Veltchaninov réfléchit un moment, et se rappela que jamais il n'avait écrit à Natalia Vassilievna la moindre lettre ni le moindre billet. De Pétersbourg il avait écrit deux lettres, mais elles étaient adressées aux deux époux, comme il avait été convenu. Il n'avait pas même répondu à la dernière lettre de Natalia Vassilievna, celle qui lui avait donné congé.

Quand il eut fini son récit, Pavel Pavlovitch se tut une minute entière, avec son sourire insolent et interrogatif.

– Pourquoi donc ne répondez-vous pas à ma petite question? fit-il avec insistance.

– Quelle petite question?

– Relativement aux sentiments agréables qu'éprouve un mari en découvrant la cassette.

– Eh! que m'importe! fit d'un air agité Veltchaninov, qui se leva et marcha de long en large par la chambre.

– Je parie que vous vous dites en ce moment: «L'animal, qui de lui-même fait montre de son déshonneur!» Ha! ha! Quel homme dégoûté vous faites!

– Je ne songe à rien de tel. Bien au contraire. Vous êtes extrêmement excité par la mort de l'homme qui vous a offensé, et puis, vous avez bu beaucoup de vin.

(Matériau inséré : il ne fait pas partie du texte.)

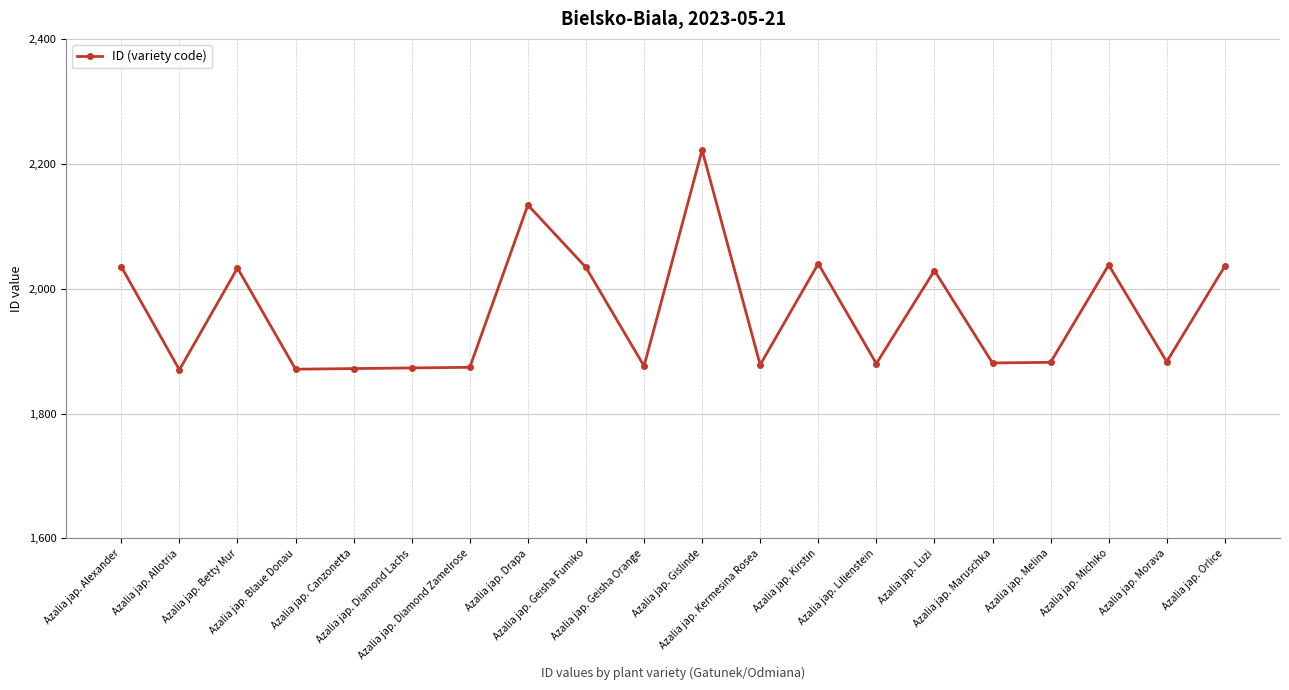

What is the value of the 5th point from the left?

1872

Je ne vois rien là qui soit extraordinaire; je comprends parfaitement pourquoi vous teniez à ce que Bagaoutov vécût, et j'apprécie fort bien votre désappointement, mais…

– Et pourquoi donc, à votre avis, tenais-je tant à ce que Bagaoutov vécût?

– Cela, c'est votre affaire.

– Je parie que vous pensiez à un duel?

– Le diable vous emporte! s'écria Veltchaninov, de moins en moins maître de lui, ce que je pensais, c'est qu'un homme comme il faut… dans un cas de ce genre, ne s'abaisse pas aux bavardages saugrenus, aux grimaces stupides, aux gémissements ridicules et aux sous-entendus répugnants qui ne font que dégrader celui qui en use – mais qu'il agit franchement, ouvertement, sans réticences… en homme comme il faut!

– Ha! ha! et alors, je ne suis pas, moi, un homme comme il faut?

– Cela, encore une fois, c'est votre affaire… mais enfin pourquoi diable, après cela, aviez-vous tant besoin que Bagaoutov vécût?

– Pourquoi? Mais quand ce ne serait que pour le voir, le cher ami! Nous aurions fait chercher une bouteille, et nous l'aurions bue ensemble.

– Il aurait refusé de boire avec vous.

– Mais pourquoi donc? Noblesse oblige [1]! – Vous buvez bien avec moi; pourquoi aurait-il été plus délicat?

– Moi? je n'ai pas bu avec vous.

– Et pourquoi donc, tout à coup, tant d'orgueil?

Veltchaninov éclata de rire, d'un rire nerveux et agité.

– Oh! mais décidément, vous êtes véritablement féroce! Et moi qui croyais que vous étiez tout bonnement un «éternel mari»!

– Comment, un «éternel mari»? Qu'entendez-vous par là? fit Pavel Pavlovitch, qui dressa l'oreille.

– Oh rien, un type de mari. C'est trop long à raconter. Et puis voyons, il faut vous en aller; il est temps; vous m'ennuyez!

– Et pourquoi «féroce»? Vous avez dit «féroce».